Peccato che, al di là di questa suo spasmodica e sola attenzione per la costruzione dei personaggi e per il racconto dei diversi tipi di rapporto che abitano e animano questa famiglia, così come di qualche spunto allegorico effettivamente interessante (come la lenta omologazione e mimesi fisica di Tinja con la madre, e del fratello con il padre, quasi ad esprimere la fagocitazione operata da una genitorialità guasta ed aleatoria); sotto il profilo meramente horrorifico, Hatching possa definirsi un tentativo tutt’al più corretto, ordinario, scolastico, privo dunque di quel guizzo, di quel quid aggiunto, che avrebbe potuto innescare l’eventuale fascino e coinvolgimento dello spettatore nella storia che si viene sviscerata e nell’altra, fintamente sottintesa e sotterranea, che viene invece “eviscerata”.

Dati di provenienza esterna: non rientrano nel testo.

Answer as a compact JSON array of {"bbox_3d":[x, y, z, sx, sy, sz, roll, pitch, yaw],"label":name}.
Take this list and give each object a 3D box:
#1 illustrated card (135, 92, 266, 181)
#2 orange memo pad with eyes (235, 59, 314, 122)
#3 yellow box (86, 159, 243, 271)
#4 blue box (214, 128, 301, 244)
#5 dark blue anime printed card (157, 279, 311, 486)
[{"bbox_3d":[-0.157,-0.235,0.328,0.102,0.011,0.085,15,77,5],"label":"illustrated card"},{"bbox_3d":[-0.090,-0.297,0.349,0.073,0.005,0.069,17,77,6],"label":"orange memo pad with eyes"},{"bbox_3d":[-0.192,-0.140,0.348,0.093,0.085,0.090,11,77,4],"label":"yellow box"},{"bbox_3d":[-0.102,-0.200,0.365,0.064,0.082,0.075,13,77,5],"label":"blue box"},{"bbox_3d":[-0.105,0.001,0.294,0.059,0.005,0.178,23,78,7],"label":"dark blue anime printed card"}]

Dal canto suo, la regia di Bergholm si dimostra infatti fin troppo piatta e proverbiale, non riuscendo a stare al passo con i ritmi serrati e il momentum più prettamente horror, e preferendo, per questo motivo, un’atmosfera sempre (ed eccessivamente) sospesa, che, eccezion fatta per qualche sano momento gore e qualche scelta involontariamente trash, non riesce ad instillare quell’inquietudine, quel terrore e quel raccapriccio che tanto avrebbero giovato ad un copione, per contro, dalle finalità e dai simbolismi fin troppo evidenti, spesso iperbolico e accentuato fino all’inverosimile nella scrittura dei personaggi, distrutto nelle finalità di tono ed atmosfera dai risvolti ed espedienti implausibili dell’intreccio (si pensi, ad esempio, a quante volte Tero, il padre o la madre scambiano la creatura con Tinja).

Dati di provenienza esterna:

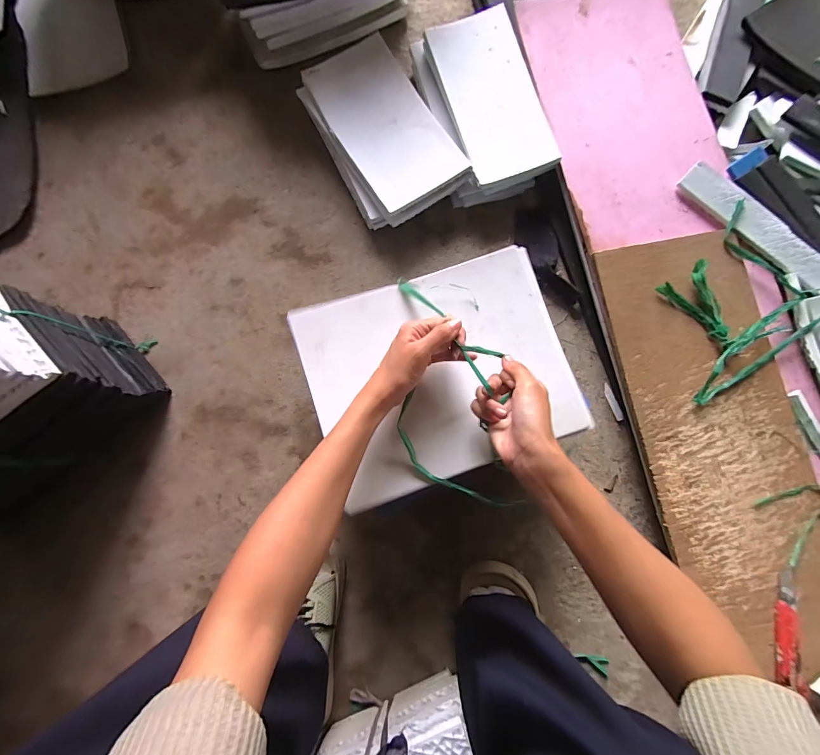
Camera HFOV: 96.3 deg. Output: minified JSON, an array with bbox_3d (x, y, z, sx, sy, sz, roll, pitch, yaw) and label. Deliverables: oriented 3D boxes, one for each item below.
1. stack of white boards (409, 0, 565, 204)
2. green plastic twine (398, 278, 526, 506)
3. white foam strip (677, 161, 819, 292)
[{"bbox_3d":[0.122,-0.446,0.610,0.165,0.057,0.295,-17,81,-3],"label":"stack of white boards"},{"bbox_3d":[0.042,0.012,0.386,0.117,0.069,0.267,-9,86,-2],"label":"green plastic twine"},{"bbox_3d":[0.523,-0.230,0.551,0.056,0.015,0.250,-42,80,12],"label":"white foam strip"}]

Infine, quegli stessi spunti interessanti - che avrebbero potuto fare di Hatching un inserto felice nell’interminabile rapporto che il cinema horror ha intrattenuto ed intrattiene con la figura materna - non vengono approfonditi più di tanto od impiegati realmente per dar vita ad un discorso realmente compiuto ed impattante nell’economia del film. Al contrario, in questo suo puntare evidentemente alla prima fascia, alla serie A, alle selezioni festivaliere, Hatching - complice anche una recitazione non sempre soddisfacente - finisce, per contro, incastrato nel limbo di un B-movie che non pratica neppure con così tanta grazia e divertimento.